### YOUR INSTRUCTIONS
Update the material below by replacing each "catalogue" with "catalog" and leaving every other line and word unchanged.

==========

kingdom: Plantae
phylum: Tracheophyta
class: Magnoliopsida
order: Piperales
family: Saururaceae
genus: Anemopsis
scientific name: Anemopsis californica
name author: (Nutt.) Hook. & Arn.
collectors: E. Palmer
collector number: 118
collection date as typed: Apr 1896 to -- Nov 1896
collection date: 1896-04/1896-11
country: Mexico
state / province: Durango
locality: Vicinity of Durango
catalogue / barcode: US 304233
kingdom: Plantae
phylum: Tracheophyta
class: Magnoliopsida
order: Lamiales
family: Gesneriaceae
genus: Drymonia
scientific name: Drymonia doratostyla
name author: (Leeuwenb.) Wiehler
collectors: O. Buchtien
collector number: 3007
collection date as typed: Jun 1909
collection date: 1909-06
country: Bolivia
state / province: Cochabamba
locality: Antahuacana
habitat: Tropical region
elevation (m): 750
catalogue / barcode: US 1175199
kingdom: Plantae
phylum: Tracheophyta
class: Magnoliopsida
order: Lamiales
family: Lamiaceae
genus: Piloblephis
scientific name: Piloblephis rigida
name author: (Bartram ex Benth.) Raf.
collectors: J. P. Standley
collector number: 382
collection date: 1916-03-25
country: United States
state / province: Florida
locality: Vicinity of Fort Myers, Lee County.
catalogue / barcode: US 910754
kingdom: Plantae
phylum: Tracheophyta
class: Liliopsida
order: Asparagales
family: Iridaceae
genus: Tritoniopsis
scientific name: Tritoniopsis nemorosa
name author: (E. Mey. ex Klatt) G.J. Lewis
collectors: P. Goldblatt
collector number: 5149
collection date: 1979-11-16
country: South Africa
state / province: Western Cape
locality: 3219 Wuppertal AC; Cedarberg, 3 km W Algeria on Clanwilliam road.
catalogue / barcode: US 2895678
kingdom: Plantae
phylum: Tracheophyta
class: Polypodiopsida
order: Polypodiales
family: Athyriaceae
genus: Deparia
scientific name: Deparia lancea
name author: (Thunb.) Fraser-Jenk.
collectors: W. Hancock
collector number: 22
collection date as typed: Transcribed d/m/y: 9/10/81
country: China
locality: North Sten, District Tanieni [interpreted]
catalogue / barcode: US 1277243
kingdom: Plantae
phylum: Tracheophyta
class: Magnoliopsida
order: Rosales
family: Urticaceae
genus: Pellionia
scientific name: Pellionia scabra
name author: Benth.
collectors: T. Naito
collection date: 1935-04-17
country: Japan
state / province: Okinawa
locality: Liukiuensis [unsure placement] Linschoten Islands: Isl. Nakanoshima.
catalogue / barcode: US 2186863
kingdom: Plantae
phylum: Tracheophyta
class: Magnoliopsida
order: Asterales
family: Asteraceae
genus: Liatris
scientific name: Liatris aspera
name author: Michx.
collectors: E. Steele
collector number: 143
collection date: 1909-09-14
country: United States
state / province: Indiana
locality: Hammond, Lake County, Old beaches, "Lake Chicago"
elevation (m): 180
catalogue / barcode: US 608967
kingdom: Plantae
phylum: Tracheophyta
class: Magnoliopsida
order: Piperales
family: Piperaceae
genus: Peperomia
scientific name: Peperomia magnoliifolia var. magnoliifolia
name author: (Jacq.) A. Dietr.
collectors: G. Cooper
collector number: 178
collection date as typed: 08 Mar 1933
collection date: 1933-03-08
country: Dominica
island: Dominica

==========

### THE COMPLETED TASK
kingdom: Plantae
phylum: Tracheophyta
class: Magnoliopsida
order: Piperales
family: Saururaceae
genus: Anemopsis
scientific name: Anemopsis californica
name author: (Nutt.) Hook. & Arn.
collectors: E. Palmer
collector number: 118
collection date as typed: Apr 1896 to -- Nov 1896
collection date: 1896-04/1896-11
country: Mexico
state / province: Durango
locality: Vicinity of Durango
catalog / barcode: US 304233
kingdom: Plantae
phylum: Tracheophyta
class: Magnoliopsida
order: Lamiales
family: Gesneriaceae
genus: Drymonia
scientific name: Drymonia doratostyla
name author: (Leeuwenb.) Wiehler
collectors: O. Buchtien
collector number: 3007
collection date as typed: Jun 1909
collection date: 1909-06
country: Bolivia
state / province: Cochabamba
locality: Antahuacana
habitat: Tropical region
elevation (m): 750
catalog / barcode: US 1175199
kingdom: Plantae
phylum: Tracheophyta
class: Magnoliopsida
order: Lamiales
family: Lamiaceae
genus: Piloblephis
scientific name: Piloblephis rigida
name author: (Bartram ex Benth.) Raf.
collectors: J. P. Standley
collector number: 382
collection date: 1916-03-25
country: United States
state / province: Florida
locality: Vicinity of Fort Myers, Lee County.
catalog / barcode: US 910754
kingdom: Plantae
phylum: Tracheophyta
class: Liliopsida
order: Asparagales
family: Iridaceae
genus: Tritoniopsis
scientific name: Tritoniopsis nemorosa
name author: (E. Mey. ex Klatt) G.J. Lewis
collectors: P. Goldblatt
collector number: 5149
collection date: 1979-11-16
country: South Africa
state / province: Western Cape
locality: 3219 Wuppertal AC; Cedarberg, 3 km W Algeria on Clanwilliam road.
catalog / barcode: US 2895678
kingdom: Plantae
phylum: Tracheophyta
class: Polypodiopsida
order: Polypodiales
family: Athyriaceae
genus: Deparia
scientific name: Deparia lancea
name author: (Thunb.) Fraser-Jenk.
collectors: W. Hancock
collector number: 22
collection date as typed: Transcribed d/m/y: 9/10/81
country: China
locality: North Sten, District Tanieni [interpreted]
catalog / barcode: US 1277243
kingdom: Plantae
phylum: Tracheophyta
class: Magnoliopsida
order: Rosales
family: Urticaceae
genus: Pellionia
scientific name: Pellionia scabra
name author: Benth.
collectors: T. Naito
collection date: 1935-04-17
country: Japan
state / province: Okinawa
locality: Liukiuensis [unsure placement] Linschoten Islands: Isl. Nakanoshima.
catalog / barcode: US 2186863
kingdom: Plantae
phylum: Tracheophyta
class: Magnoliopsida
order: Asterales
family: Asteraceae
genus: Liatris
scientific name: Liatris aspera
name author: Michx.
collectors: E. Steele
collector number: 143
collection date: 1909-09-14
country: United States
state / province: Indiana
locality: Hammond, Lake County, Old beaches, "Lake Chicago"
elevation (m): 180
catalog / barcode: US 608967
kingdom: Plantae
phylum: Tracheophyta
class: Magnoliopsida
order: Piperales
family: Piperaceae
genus: Peperomia
scientific name: Peperomia magnoliifolia var. magnoliifolia
name author: (Jacq.) A. Dietr.
collectors: G. Cooper
collector number: 178
collection date as typed: 08 Mar 1933
collection date: 1933-03-08
country: Dominica
island: Dominica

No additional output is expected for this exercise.